REQUIRED ACTION. Copy the entries from the very first line through the line containing "credibilidade a um", inclusive, and put "Em parte" wherever "Parcial" appears. Leave everything else unchanged.
━━ TASK DATA
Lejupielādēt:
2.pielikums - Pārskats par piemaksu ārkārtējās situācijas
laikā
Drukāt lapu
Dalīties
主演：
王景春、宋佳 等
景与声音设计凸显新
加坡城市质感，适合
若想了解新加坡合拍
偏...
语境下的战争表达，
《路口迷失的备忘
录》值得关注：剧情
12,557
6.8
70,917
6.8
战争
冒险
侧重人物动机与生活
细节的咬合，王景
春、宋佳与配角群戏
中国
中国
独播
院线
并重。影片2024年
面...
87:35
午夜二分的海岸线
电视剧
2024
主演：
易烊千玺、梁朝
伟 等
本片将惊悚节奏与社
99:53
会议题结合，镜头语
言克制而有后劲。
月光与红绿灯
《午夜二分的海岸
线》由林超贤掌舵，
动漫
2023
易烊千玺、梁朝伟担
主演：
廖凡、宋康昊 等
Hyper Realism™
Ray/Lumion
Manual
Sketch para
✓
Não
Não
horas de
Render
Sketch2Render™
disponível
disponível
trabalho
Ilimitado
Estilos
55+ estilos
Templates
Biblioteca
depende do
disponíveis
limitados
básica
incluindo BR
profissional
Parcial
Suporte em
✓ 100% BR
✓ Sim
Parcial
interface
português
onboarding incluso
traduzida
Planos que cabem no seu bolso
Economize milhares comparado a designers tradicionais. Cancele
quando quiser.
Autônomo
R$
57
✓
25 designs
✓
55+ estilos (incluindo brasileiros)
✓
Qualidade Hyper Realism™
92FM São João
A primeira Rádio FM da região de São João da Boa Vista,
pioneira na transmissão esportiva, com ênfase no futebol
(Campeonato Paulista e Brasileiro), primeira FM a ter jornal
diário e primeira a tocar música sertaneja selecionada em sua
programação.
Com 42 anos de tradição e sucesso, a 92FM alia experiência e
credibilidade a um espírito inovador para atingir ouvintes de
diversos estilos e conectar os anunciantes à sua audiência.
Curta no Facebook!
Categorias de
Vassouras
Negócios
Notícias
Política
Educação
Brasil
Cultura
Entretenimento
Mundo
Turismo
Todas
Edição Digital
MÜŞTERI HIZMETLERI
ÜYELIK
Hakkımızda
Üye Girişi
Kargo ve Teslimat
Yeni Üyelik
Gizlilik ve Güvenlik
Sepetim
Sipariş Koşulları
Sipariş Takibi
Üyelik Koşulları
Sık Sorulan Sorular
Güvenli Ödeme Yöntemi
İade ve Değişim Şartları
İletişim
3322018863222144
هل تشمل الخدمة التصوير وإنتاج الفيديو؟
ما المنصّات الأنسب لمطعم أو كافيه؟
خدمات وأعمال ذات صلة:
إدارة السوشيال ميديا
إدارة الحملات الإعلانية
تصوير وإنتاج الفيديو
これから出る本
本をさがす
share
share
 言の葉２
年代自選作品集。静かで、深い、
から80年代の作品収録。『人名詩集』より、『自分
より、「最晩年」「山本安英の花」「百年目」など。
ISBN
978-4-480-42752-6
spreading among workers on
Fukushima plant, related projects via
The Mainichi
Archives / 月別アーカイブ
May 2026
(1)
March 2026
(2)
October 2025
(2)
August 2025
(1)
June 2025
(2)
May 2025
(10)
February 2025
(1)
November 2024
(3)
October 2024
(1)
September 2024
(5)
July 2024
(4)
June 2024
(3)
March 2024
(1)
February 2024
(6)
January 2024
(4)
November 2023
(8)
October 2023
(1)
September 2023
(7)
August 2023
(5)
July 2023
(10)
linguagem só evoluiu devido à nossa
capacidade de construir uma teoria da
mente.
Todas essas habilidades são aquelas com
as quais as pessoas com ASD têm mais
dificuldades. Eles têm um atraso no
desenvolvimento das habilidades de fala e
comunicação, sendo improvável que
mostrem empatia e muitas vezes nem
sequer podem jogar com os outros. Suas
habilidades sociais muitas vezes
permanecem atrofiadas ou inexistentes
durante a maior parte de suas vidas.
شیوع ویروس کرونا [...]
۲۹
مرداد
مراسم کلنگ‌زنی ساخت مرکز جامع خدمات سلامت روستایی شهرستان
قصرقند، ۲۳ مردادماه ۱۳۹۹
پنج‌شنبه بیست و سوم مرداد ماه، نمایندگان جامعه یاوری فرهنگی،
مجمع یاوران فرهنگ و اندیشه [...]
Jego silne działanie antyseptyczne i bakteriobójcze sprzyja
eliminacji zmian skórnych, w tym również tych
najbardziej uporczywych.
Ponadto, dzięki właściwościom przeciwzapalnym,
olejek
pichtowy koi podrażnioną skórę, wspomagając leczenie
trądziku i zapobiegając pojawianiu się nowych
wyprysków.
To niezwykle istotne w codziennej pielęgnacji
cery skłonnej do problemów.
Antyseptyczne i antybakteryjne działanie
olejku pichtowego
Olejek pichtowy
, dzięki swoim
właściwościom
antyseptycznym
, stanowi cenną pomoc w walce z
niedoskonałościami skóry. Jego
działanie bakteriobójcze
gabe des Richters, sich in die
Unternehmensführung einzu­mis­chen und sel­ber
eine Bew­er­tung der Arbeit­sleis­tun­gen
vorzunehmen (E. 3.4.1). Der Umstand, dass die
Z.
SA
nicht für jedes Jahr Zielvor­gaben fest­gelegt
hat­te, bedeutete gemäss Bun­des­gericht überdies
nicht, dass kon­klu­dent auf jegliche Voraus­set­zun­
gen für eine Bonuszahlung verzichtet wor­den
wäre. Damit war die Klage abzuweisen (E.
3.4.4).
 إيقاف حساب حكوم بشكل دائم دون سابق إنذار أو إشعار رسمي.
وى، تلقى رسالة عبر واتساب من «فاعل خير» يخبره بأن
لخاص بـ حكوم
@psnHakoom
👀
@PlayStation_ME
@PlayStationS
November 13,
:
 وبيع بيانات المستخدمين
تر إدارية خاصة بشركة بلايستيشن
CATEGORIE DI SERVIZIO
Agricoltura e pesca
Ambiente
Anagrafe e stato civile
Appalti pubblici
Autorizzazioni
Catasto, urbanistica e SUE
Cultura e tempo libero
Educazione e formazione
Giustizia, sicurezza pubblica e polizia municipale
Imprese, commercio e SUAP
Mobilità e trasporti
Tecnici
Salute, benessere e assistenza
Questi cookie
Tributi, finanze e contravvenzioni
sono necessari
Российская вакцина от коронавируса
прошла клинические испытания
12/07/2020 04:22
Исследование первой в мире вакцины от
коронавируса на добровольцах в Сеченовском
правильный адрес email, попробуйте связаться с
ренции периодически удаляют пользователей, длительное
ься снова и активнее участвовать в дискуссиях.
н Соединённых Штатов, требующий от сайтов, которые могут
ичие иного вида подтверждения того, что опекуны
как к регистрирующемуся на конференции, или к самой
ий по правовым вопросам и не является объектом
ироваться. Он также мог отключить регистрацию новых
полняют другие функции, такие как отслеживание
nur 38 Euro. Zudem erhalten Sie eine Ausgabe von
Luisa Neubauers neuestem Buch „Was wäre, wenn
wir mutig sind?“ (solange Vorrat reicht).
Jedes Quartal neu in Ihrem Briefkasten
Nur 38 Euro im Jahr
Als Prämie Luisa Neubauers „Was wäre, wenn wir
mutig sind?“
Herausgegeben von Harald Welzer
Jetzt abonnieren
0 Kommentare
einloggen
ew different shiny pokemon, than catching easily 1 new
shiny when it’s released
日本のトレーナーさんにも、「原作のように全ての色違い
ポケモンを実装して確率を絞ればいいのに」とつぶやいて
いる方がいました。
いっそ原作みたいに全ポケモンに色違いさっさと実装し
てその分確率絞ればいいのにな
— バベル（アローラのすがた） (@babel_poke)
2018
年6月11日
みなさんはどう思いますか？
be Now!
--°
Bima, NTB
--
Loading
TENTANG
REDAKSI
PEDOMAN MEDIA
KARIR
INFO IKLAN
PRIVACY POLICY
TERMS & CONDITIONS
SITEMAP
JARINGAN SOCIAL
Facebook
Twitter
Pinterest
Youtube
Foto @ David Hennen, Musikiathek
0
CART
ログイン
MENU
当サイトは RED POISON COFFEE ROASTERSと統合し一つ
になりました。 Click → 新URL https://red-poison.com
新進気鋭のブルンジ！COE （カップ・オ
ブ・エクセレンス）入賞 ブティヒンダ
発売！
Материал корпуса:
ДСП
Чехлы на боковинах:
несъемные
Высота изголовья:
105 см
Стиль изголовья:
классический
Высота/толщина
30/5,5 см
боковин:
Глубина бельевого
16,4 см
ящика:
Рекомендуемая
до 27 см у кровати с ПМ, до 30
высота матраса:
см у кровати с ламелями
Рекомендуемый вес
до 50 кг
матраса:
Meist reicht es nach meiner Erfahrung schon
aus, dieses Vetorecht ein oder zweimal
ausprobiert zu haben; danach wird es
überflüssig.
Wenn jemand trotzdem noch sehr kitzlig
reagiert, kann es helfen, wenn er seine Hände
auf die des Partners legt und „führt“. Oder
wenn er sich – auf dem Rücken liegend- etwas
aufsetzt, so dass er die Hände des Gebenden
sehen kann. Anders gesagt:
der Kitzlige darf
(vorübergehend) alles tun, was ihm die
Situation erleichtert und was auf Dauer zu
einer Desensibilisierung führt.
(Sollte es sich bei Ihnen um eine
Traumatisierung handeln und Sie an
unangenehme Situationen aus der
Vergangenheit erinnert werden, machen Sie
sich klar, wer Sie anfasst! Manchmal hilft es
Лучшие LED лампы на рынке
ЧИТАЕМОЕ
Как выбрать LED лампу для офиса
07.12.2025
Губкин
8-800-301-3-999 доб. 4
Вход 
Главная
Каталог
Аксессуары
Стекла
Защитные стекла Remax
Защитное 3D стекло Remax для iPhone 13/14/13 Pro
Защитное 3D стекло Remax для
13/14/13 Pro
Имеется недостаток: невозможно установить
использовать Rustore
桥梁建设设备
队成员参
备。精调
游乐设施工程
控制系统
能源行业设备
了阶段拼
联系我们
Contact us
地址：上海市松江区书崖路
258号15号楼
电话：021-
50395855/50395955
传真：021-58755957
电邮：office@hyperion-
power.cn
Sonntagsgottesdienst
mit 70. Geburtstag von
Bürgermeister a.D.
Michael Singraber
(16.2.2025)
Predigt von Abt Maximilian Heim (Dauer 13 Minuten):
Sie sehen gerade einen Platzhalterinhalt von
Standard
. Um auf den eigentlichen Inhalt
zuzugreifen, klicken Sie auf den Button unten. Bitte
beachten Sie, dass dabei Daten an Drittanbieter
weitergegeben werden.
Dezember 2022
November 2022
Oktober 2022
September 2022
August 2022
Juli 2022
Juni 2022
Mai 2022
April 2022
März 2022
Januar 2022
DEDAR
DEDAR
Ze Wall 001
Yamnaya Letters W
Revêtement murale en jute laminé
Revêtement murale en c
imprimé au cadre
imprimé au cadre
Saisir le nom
━━━━
ANSWER FOR THIS EXERCISE.
Lejupielādēt:
2.pielikums - Pārskats par piemaksu ārkārtējās situācijas
laikā
Drukāt lapu
Dalīties
主演：
王景春、宋佳 等
景与声音设计凸显新
加坡城市质感，适合
若想了解新加坡合拍
偏...
语境下的战争表达，
《路口迷失的备忘
录》值得关注：剧情
12,557
6.8
70,917
6.8
战争
冒险
侧重人物动机与生活
细节的咬合，王景
春、宋佳与配角群戏
中国
中国
独播
院线
并重。影片2024年
面...
87:35
午夜二分的海岸线
电视剧
2024
主演：
易烊千玺、梁朝
伟 等
本片将惊悚节奏与社
99:53
会议题结合，镜头语
言克制而有后劲。
月光与红绿灯
《午夜二分的海岸
线》由林超贤掌舵，
动漫
2023
易烊千玺、梁朝伟担
主演：
廖凡、宋康昊 等
Hyper Realism™
Ray/Lumion
Manual
Sketch para
✓
Não
Não
horas de
Render
Sketch2Render™
disponível
disponível
trabalho
Ilimitado
Estilos
55+ estilos
Templates
Biblioteca
depende do
disponíveis
limitados
básica
incluindo BR
profissional
Em parte
Suporte em
✓ 100% BR
✓ Sim
Em parte
interface
português
onboarding incluso
traduzida
Planos que cabem no seu bolso
Economize milhares comparado a designers tradicionais. Cancele
quando quiser.
Autônomo
R$
57
✓
25 designs
✓
55+ estilos (incluindo brasileiros)
✓
Qualidade Hyper Realism™
92FM São João
A primeira Rádio FM da região de São João da Boa Vista,
pioneira na transmissão esportiva, com ênfase no futebol
(Campeonato Paulista e Brasileiro), primeira FM a ter jornal
diário e primeira a tocar música sertaneja selecionada em sua
programação.
Com 42 anos de tradição e sucesso, a 92FM alia experiência e
credibilidade a um espírito inovador para atingir ouvintes de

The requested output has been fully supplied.